What you will do: The entries below are to be restated exactly, and their images are to be omitted.

Information given:
.....
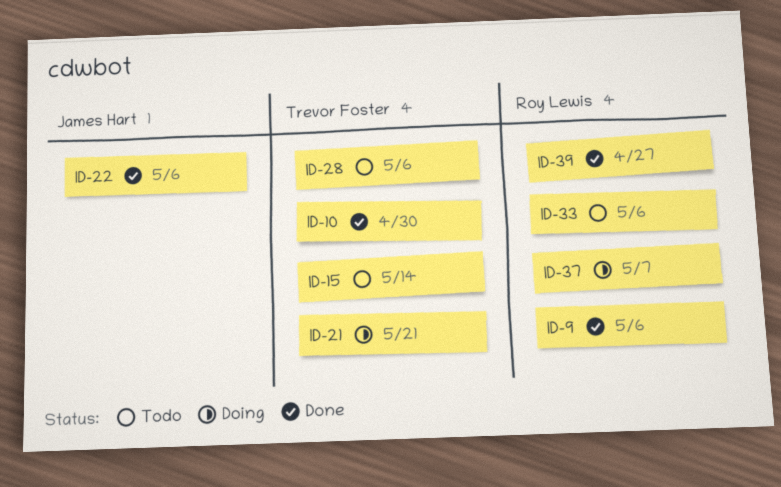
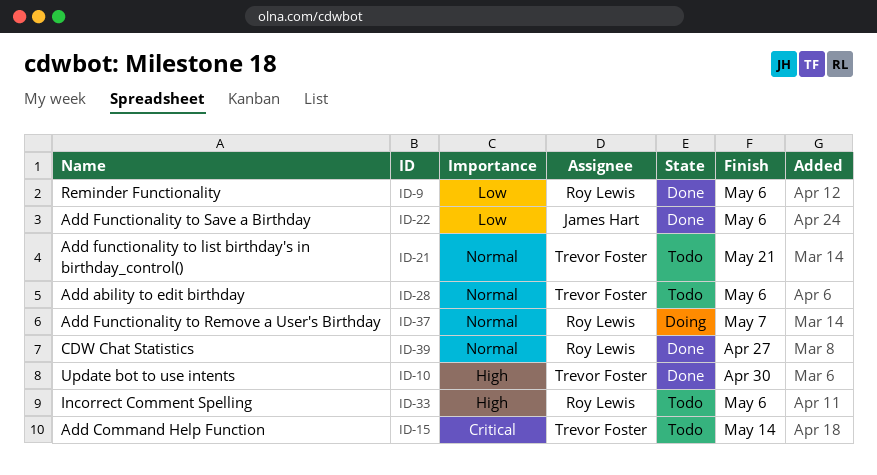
ID-21, status: Doing -> Todo

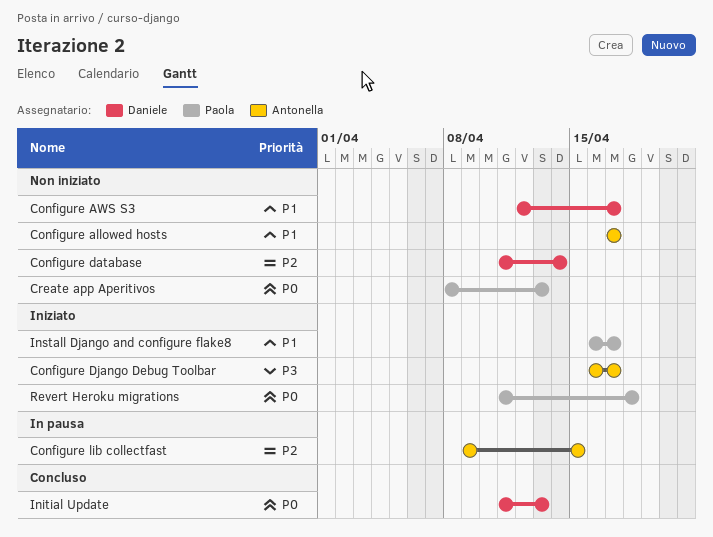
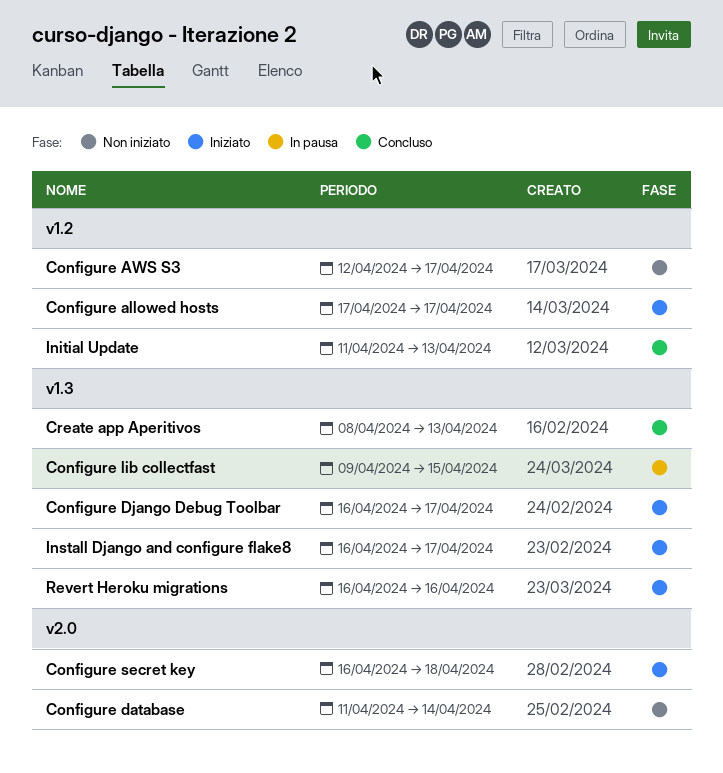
Configure allowed hosts, status: Non iniziato -> Iniziato
Configure secret key: none -> present
Create app Aperitivos, status: Non iniziato -> Concluso
Revert Heroku migrations, start: Apr 11 -> Apr 16
Revert Heroku migrations, due: Apr 18 -> Apr 16

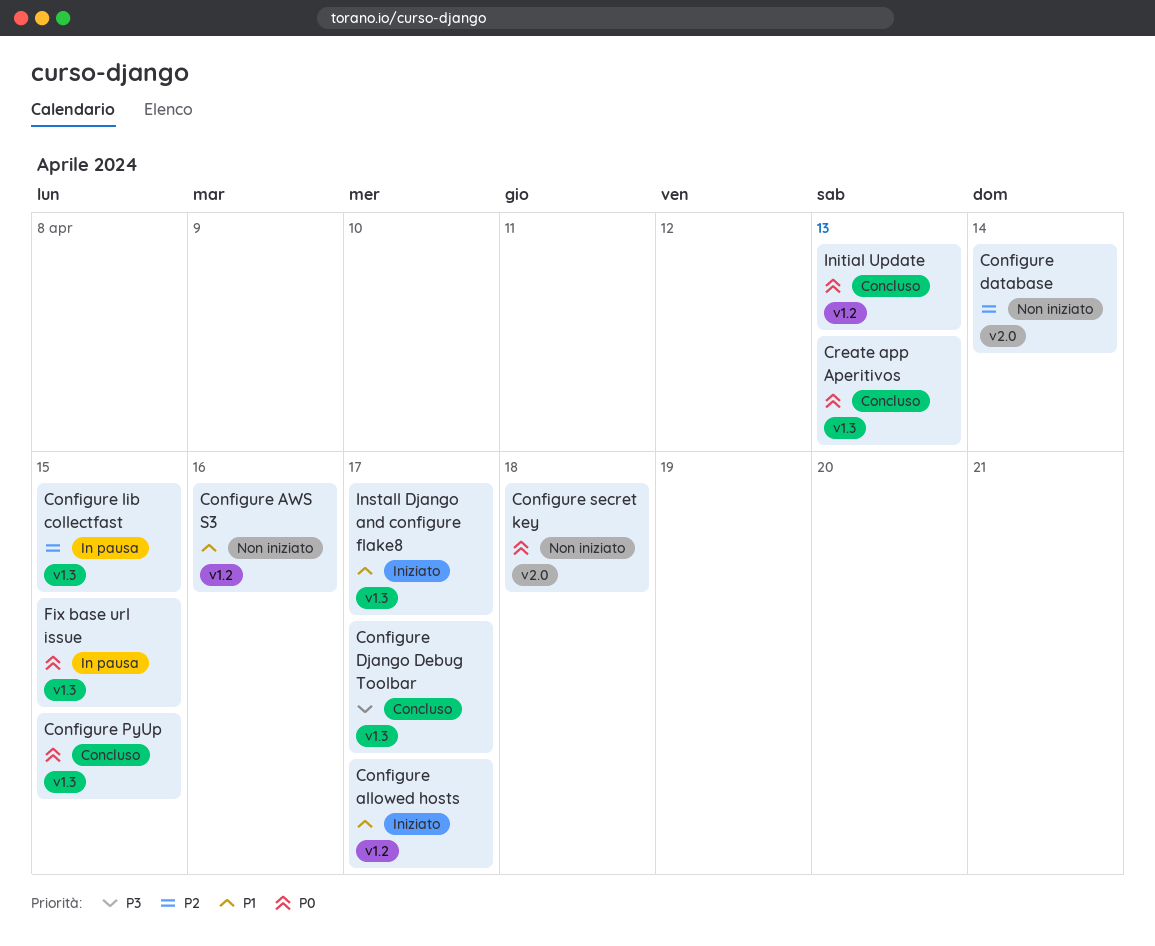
Configure AWS S3, due: Apr 17 -> Apr 16
Configure Django Debug Toolbar, status: Iniziato -> Concluso
Configure PyUp: none -> present
Configure secret key, status: Iniziato -> Non iniziato
Fix base url issue: none -> present
Revert Heroku migrations: present -> none

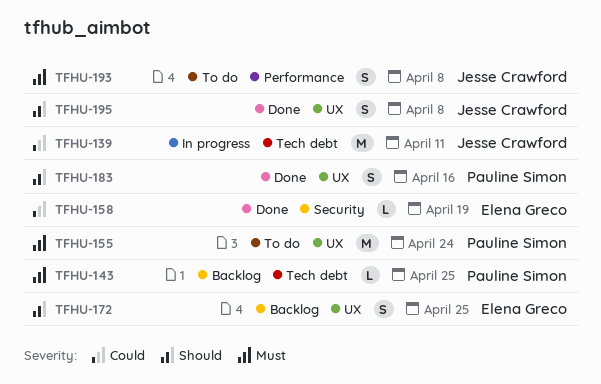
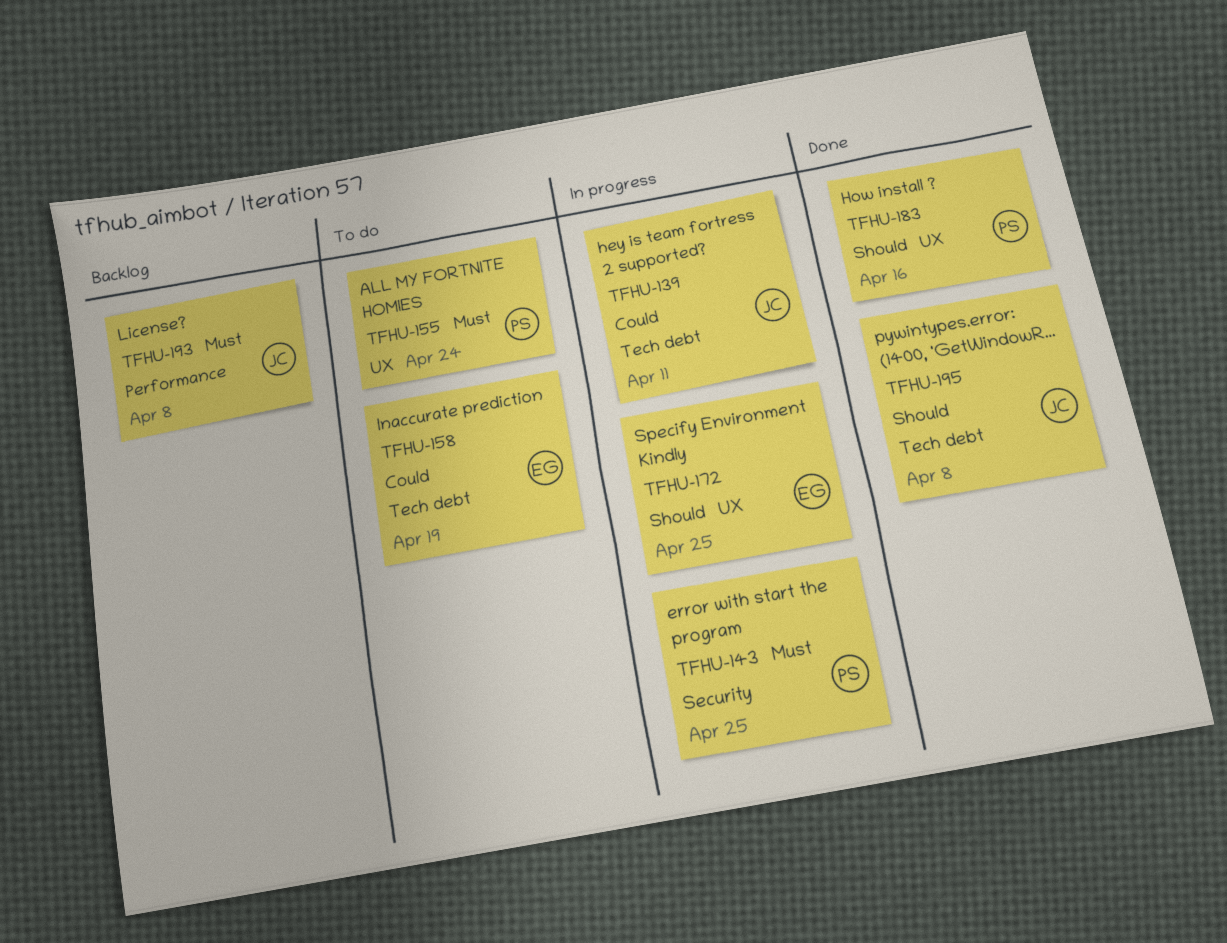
TFHU-143, status: Backlog -> In progress
TFHU-143, label: Tech debt -> Security
TFHU-158, status: Done -> To do
TFHU-158, label: Security -> Tech debt
TFHU-172, status: Backlog -> In progress
TFHU-193, status: To do -> Backlog
TFHU-195, label: UX -> Tech debt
.....
Solution for this task:
ID-21, status: Doing -> Todo

Configure allowed hosts, status: Non iniziato -> Iniziato
Configure secret key: none -> present
Create app Aperitivos, status: Non iniziato -> Concluso
Revert Heroku migrations, start: Apr 11 -> Apr 16
Revert Heroku migrations, due: Apr 18 -> Apr 16

Configure AWS S3, due: Apr 17 -> Apr 16
Configure Django Debug Toolbar, status: Iniziato -> Concluso
Configure PyUp: none -> present
Configure secret key, status: Iniziato -> Non iniziato
Fix base url issue: none -> present
Revert Heroku migrations: present -> none

TFHU-143, status: Backlog -> In progress
TFHU-143, label: Tech debt -> Security
TFHU-158, status: Done -> To do
TFHU-158, label: Security -> Tech debt
TFHU-172, status: Backlog -> In progress
TFHU-193, status: To do -> Backlog
TFHU-195, label: UX -> Tech debt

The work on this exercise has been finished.